M&A is a core part of any AI sovereignty strategy, as it enables a business to acquire strategic capability and avoid dependency. Faced with constant regulatory, market, and industry change, M&A decisions must be future-proofed and considered. At the same time, AI opportunities often move faster than traditional diligence techniques allow. AI acquisitions therefore require a strategic, technology-led approach to due diligence—the risk landscape is too vast, the use cases too numerous, and deal timelines too short to adopt any other approach. Diligence workflows must adapt and bring together traditionally siloed experts into a single team that can focus on what really matters in the context of future strategy. Separately, there is increased merger control and foreign investment scrutiny on AI M&A with regulators on the lookout for deals that may reduce consumer choice or increase prices (e.g., algorithmic pricing).

Partnerships

Strategic partnerships are often how businesses pursue AI ambition at speed, as they allow access to best-in-class AI capabilities for a given use case. In this context, a partnership strategy grounded in AI sovereignty should, among other things, aim for diversity across providers and mitigate the delta risk between upstream and downstream contracts. For an individual contract, the focus should be on protecting core data and IP assets, rebalancing asymmetries (e.g., when dealing with large vendors), updating the deal as priorities change, and avoiding vendor lock-in.

Cyber

Cyber risks apply across the entire AI value chain and have become a top priority for most businesses’ AI strategies.
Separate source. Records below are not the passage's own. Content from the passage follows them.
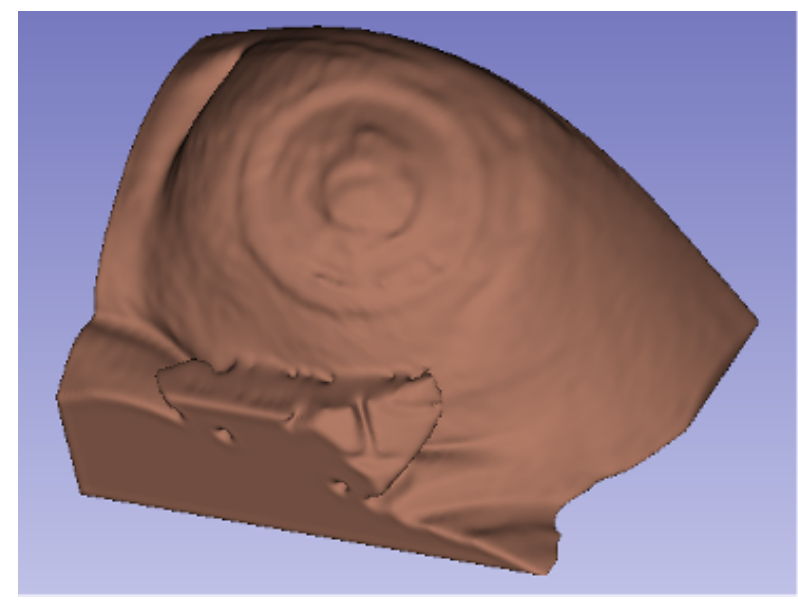
Figure 11. Final 3D volume of the ROI obtained by 3D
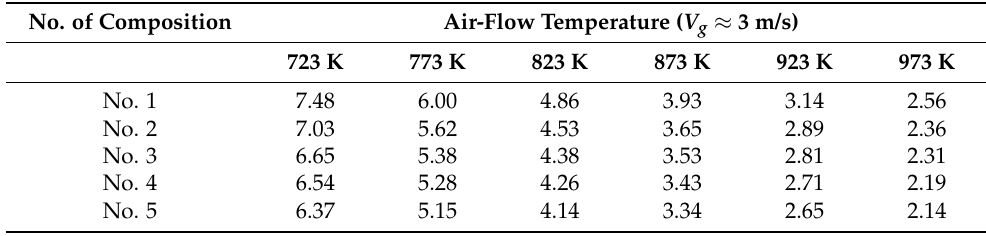
Table 4. Average ignition-delay times of CLF exposed to convective heating ( V g ≈ 3 m/s) at different air temperatures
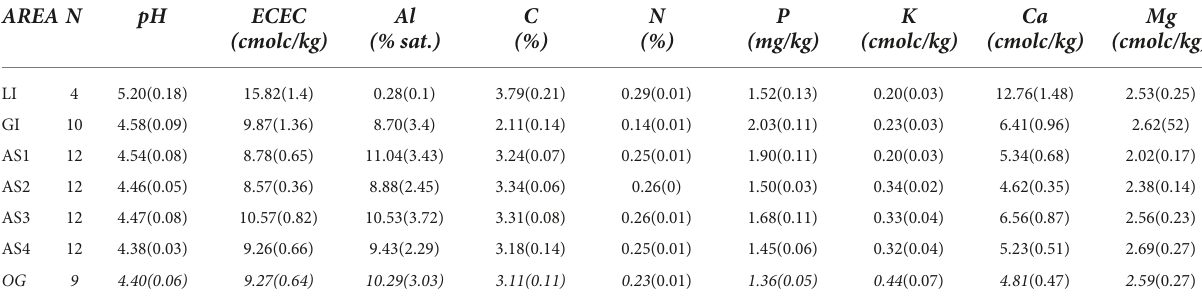
TABLE 1 Mean ( SE ) soil characteristics for all study planting areas: two located in private teak plantations (LI, Limon; GI, Giral), four located within the Agua Salud research site (AS 1–4); and the open-grown pasture comparison area (OG, italics). AREA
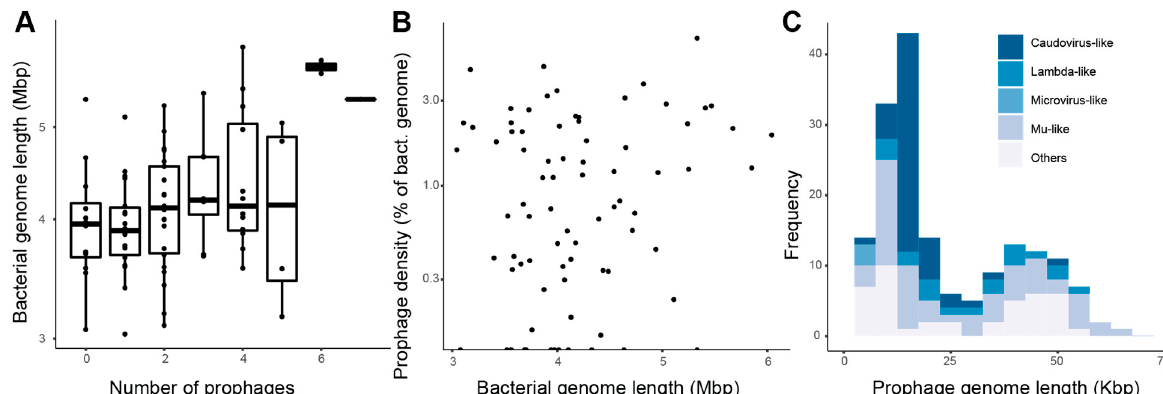
Figure 1. Prophages are widespread in roseobacter genomes . ( A ) Relationship between bacterial genome length and the number of putative prophages per genome. The horizontal line in the middle of each box represents the mean and the upper and lower bounds of the box represent the 75th and 25th percentiles. ( B ) Relationship between prophage density (sum of prophage lengths per each bacterial genome divided by bacterial genome length, plotted in log scale) and bacterial genome length (Linear regression p > 0.05). ( C ) Length frequency of all 173 putative prophages (Hartigans’ dip test for unimodality p > 0.05). Prophages are grouped by predicted taxonomy based on individual gene annotations.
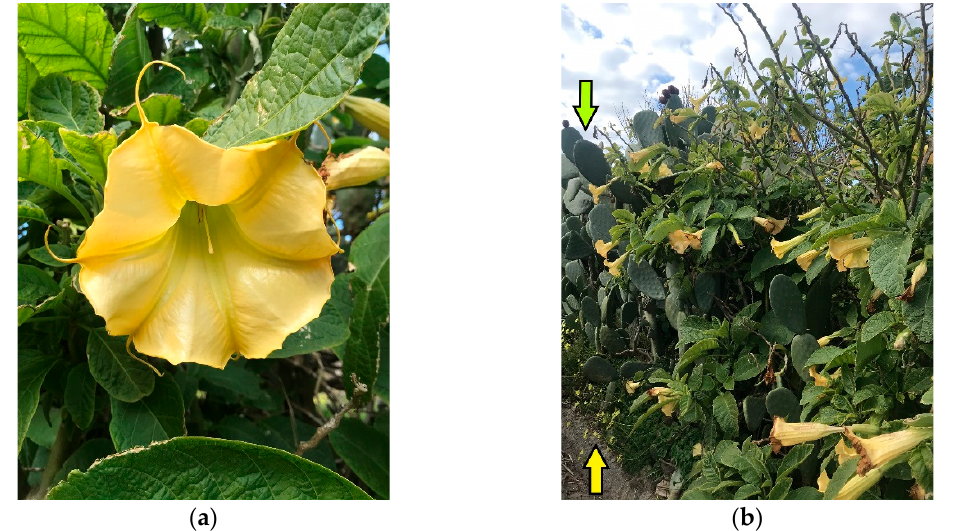
Figure A2. Brugmansia aurea Lagerh. found in a roadside in Brancaleone (Reggio Calabria province): ( a ) flower; ( b ) several individuals of B. aurea mixed with Oxalis pes-caprae L. (yellow arrow) and Opuntia ficus-indica (L.) Mill. (green arrow) (Photographs VLA Laface).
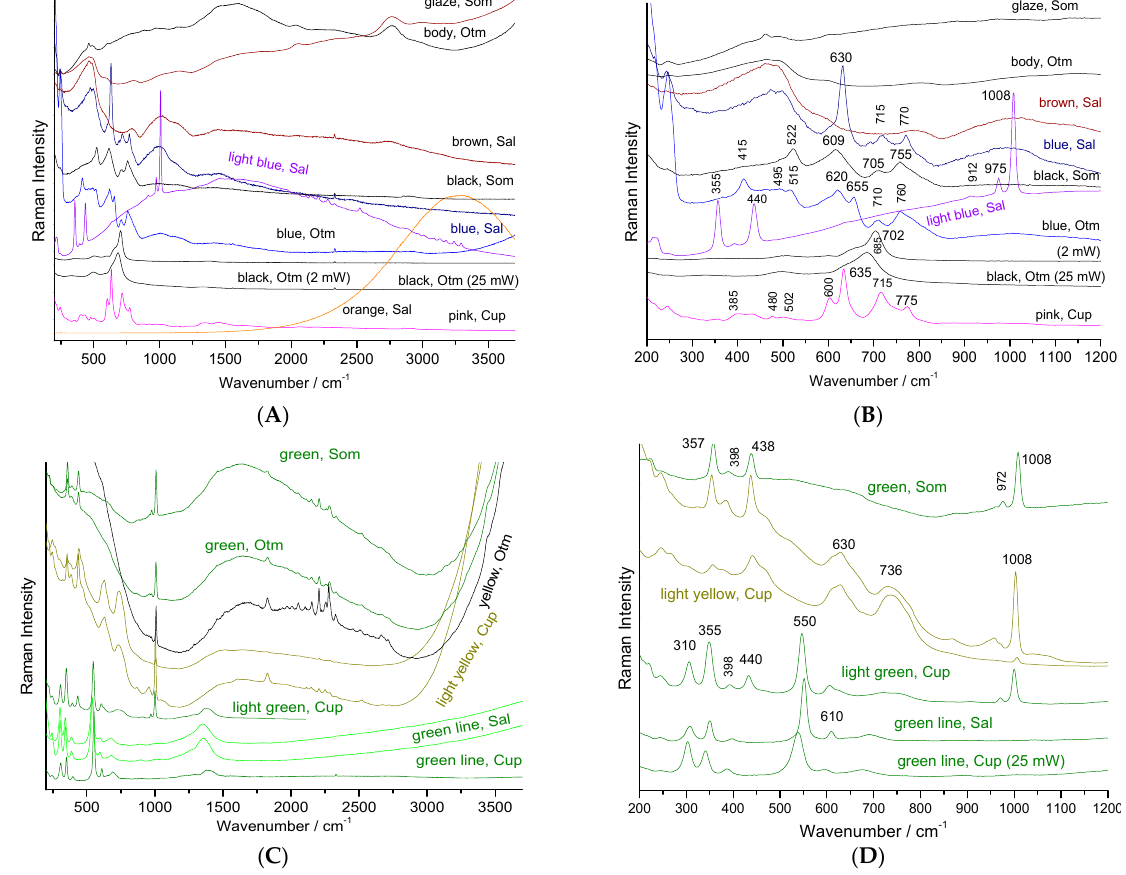
Figure 5. Representative Raman spectra and background recorded on 20th century porcelain with complex colored décor (Figure 3d–g): ( A ) and ( C ): full spectral window; ( B ) and ( D ): zoom in the 200–1200 cm − 1 range. Som: Figure 3e; Sal: Figure 3f; Cup: Figure 3d; Otm: Figure 3g. Full spectral range is given on the left and a zoom between 200 and 1200 cm − 1 on the right side.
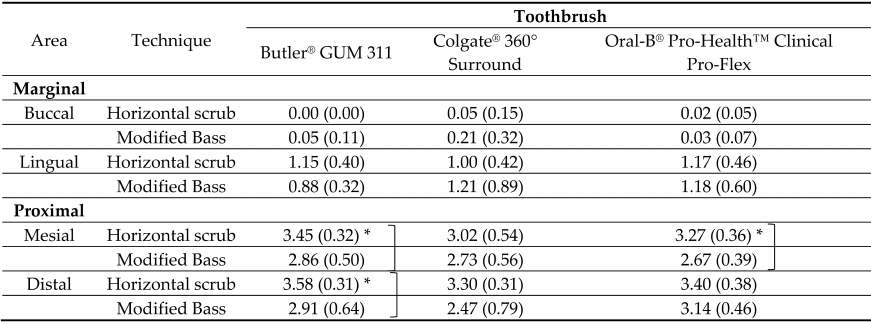
Table 2. Mean Plaque Marginal index (SD) after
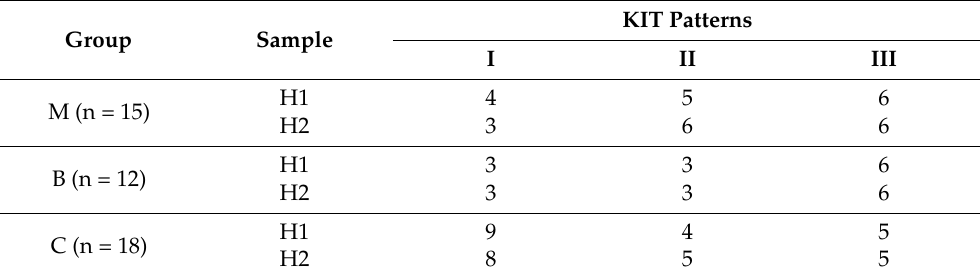
Table 4. Characterization based on KIT distribution allocated in samples H1 and H2.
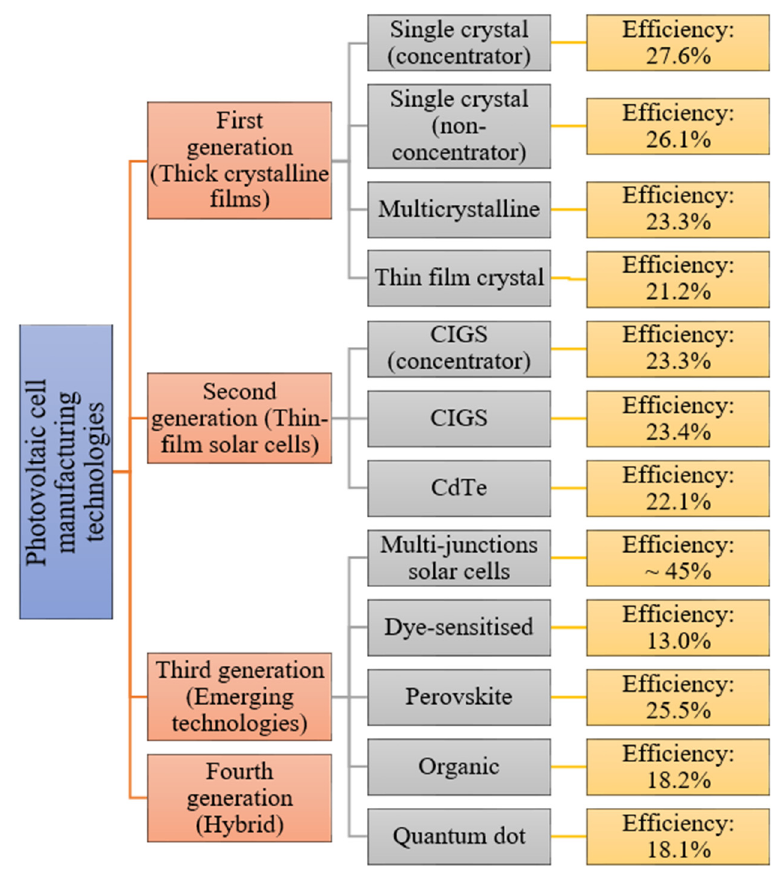
Figure 3. Examples of photovoltaic cell efficiencies [16].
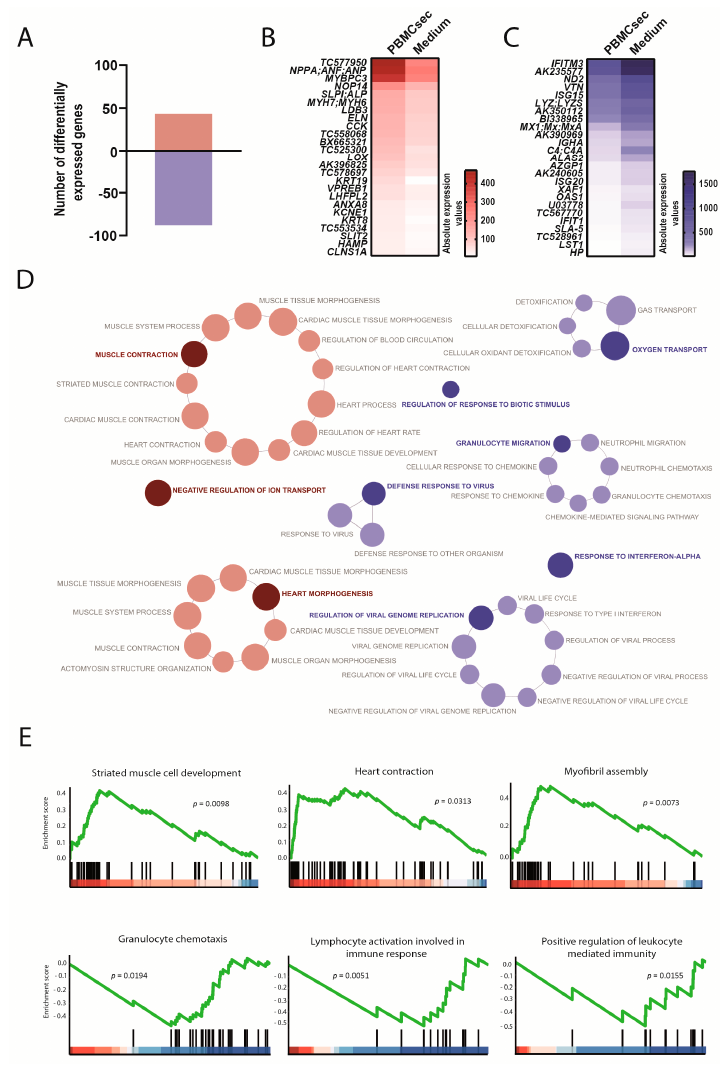
Figure 3. Transcriptional changes induced by the PBMCsec in the infarcted area. ( A ) Total numbers of differentially expressed genes. Red and blue indicate up- and downregulated genes, respectively, when comparing the PBMCsec versus the medium. The average fold change of n = 6 animals per group is shown. Absolute expression values of genes ( B ) up- and ( C ) downregulated by the PBMCsec compared with the medium. Colors indicate expression values. ( D ) GO terms associated with up- (red) and downregulated (blue) genes. Each circle represents one term. Circle sizes indicate p -values. Overarching terms within a group are highlighted in bold. ( E ) GSEA of up- (upper panel) and downregulated (lower panel) genes by the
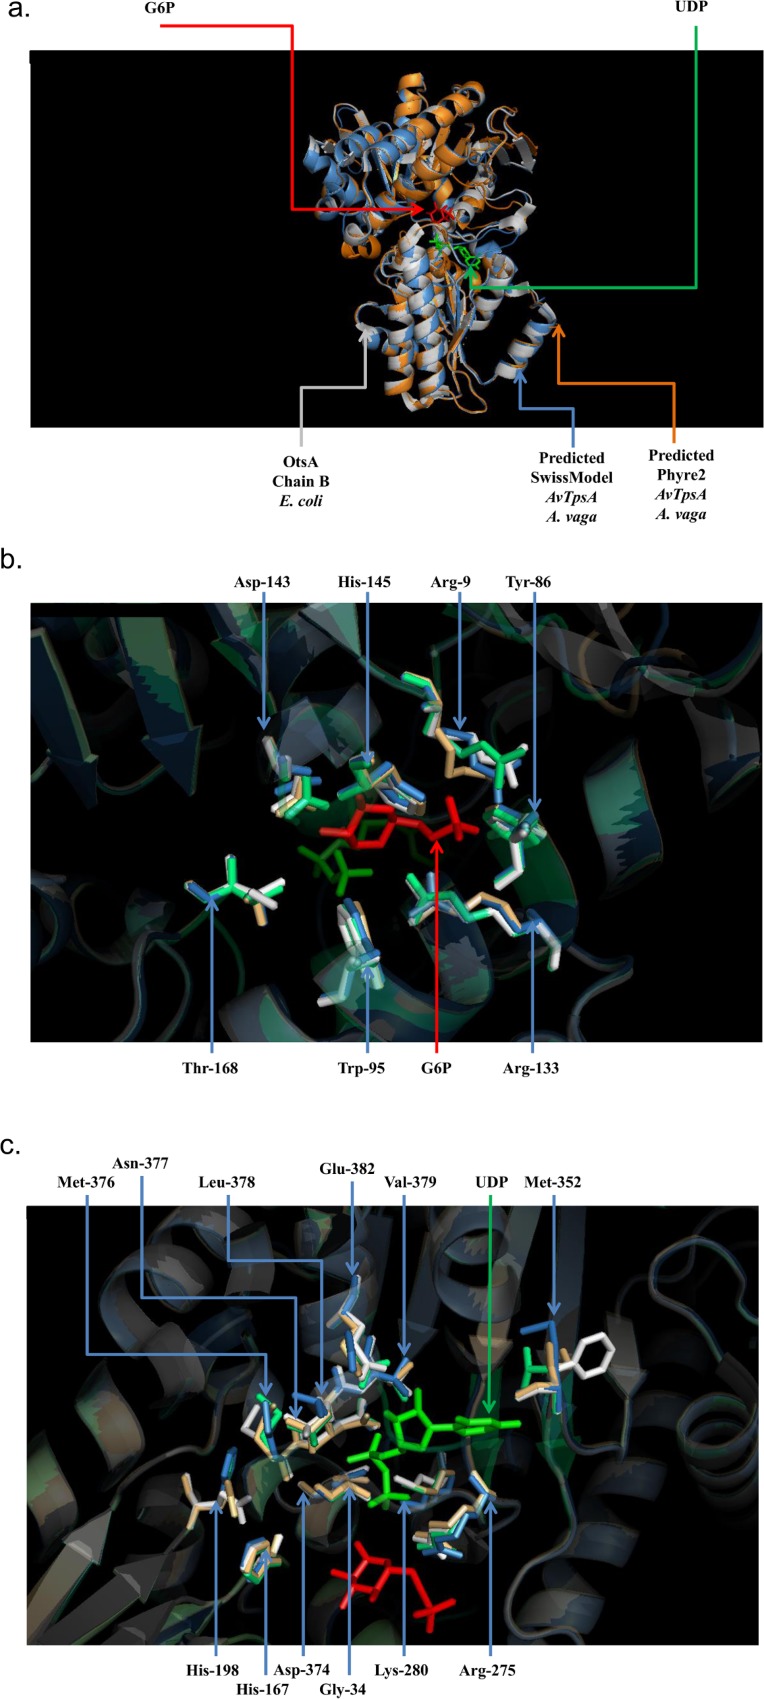
(a.) 3D alignment of the OtsA chain B crystal structure obtained for E. coli (white) with the two protein structures of TPS1 modeled using SWISS-MODEL (light blue) and PHYRE2 (orange).UDP (green) and G6P (red) are localized as observed in the OtsA crystal structure. (b.) Close-up on the conserved sites involved in the binding of G6P (red). The residues of the E. coli OtsA are shown in white and those of the AvTpsA predicted using SWISS-MODEL in light blue. SwissModel TPS1 A. thaliana (light green) and SwissModel predicted TPS1 P. brassicacea (gold) are also displayed in order to compare their topologies. (c.) Close-up on the conserved sites related to the binding of UPD (green). The residues are labeled based on the 3D structure of AvTpsA predicted using SWISS-MODEL.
New threats (e.g., prompt injection and model poisoning strikes), new attack surfaces and opaque model behavior materially change a business’s cyber threat profile. AI agents compound these risks due to lack of constant human oversight.

Infrastructure and data centers

Decisions made in relation to AI infrastructure are harder to reverse as they embed jurisdictional exposure and can constrain future AI deployment. A sovereignty-first approach ensures that choices about chips, compute, and models enable businesses to scale, localize, and adapt their AI deployment as their priorities evolve.

Workforce redesign

The shift to agentic will spur the most significant workforce transformation of the next decade, impacting business structures, roles and skills, accountability, and operating models. An AI sovereignty lens is critical to building a future-proofed workforce architecture that can manage the employment, industrial relations, and organizational impacts of this shift.

Key questions for boards

Boards overseeing AI strategy should seek assurance from their management teams on the following.

1. Where does our business sit on the AI value chain today, and where do we need to be to deliver our strategy?

2. Which parts of the AI value chain are strategically important to control?

3. Which AI dependencies (e.g., data, models, infrastructure, partners) are acceptable within our risk tolerances?

4. Can we retain real control and optionality over our AI systems, including agents and core data/IP assets as our use of AI evolves over time?

5. How resilient is our AI strategy to regulatory divergence, geopolitical shocks or vendor concentration risk? 

6. Are our AI investments future-proofed to maximize opportunity, not just manage risk?